O foco do evento era levar alegria para a periferia, e foi isso que aconteceu em 24 de março deste ano, um dia de festa e comemoração para a quebrada. “Essas coisas que estamos fazendo está mudando a história do cenário nerd mesmo. A gente é foda!” Sobre o que ficou de mais marcante no evento, Igor conta a história de uma menina que não foi aceita no Beco do Artistas por causa do número máximo de exposições que a sala comportava. Entre muitas inscrições, o grupo escolheu 44 artistas e mesmo assim, a menina veio do Rio de Janeiro até o Capão Redondo, apenas com uma pasta contendo os prints dos seus desenhos. Por força do destino (para quem acredita), uma pessoa que havia sido escolhida não compareceu, então ela conseguiu ocupar o lugar. “Estava acabando o evento, ela veio e me abraçou muito forte e começou a chorar. Eu não estava entendendo, mas comecei a chorar também. Eu não acompanhei esta história do início, mas ela me contou e disse que conseguiu vender tudo e teve dinheiro pra voltar pro Rio”. De um evento com uma ideia pequena, voltado ao público nerd, surgiram muitas histórias, muitos projetos e o principal: o resgate da cultura periferiana. Esse caso exemplifica o cotidiano e de como é viver nesse lugar.
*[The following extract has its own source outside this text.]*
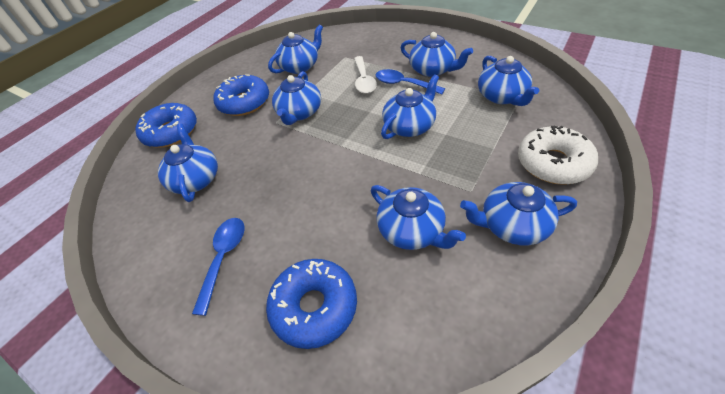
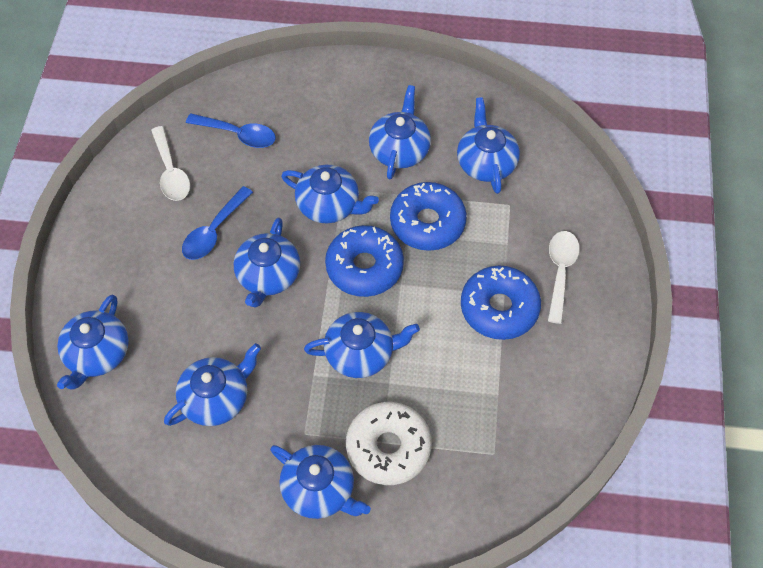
white spoon: [354,56,377,94] = 1 -> [151,126,190,201] [548,231,580,324] = 2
As periferias são compostas de pessoas que acreditam, que não desistem, que já possuem o não, mas vão atrás do sim. Como diria Rashid em sua música ‘Não é desenho’, que foi apresentada no evento e o clipe virou uma mesa de debates com o próprio rapper:
“Do gueto vem, do gueto são um milhão de talento, muitas vez sem opção, mas que tão na função de mostrar que eles são bem maior que sua discriminação. Jão, ta na hora de mudar essa condição”.
“Se você quer falar sobre periferias, primeiro tenha pessoas desses lugares na sua empresa, porque pra falar precisa ter conhecimento e saber chegar, pisar devagar, falamos isso principalmente para as que desejam entrar no PerifaCon. Não queremos virar um shopping center e nem vamos virar, mas a gente quer que as marcas estejam ali para fazerem diferença, que tenha sentido elas estarem lá e que deixem marcado quem esteve no evento.”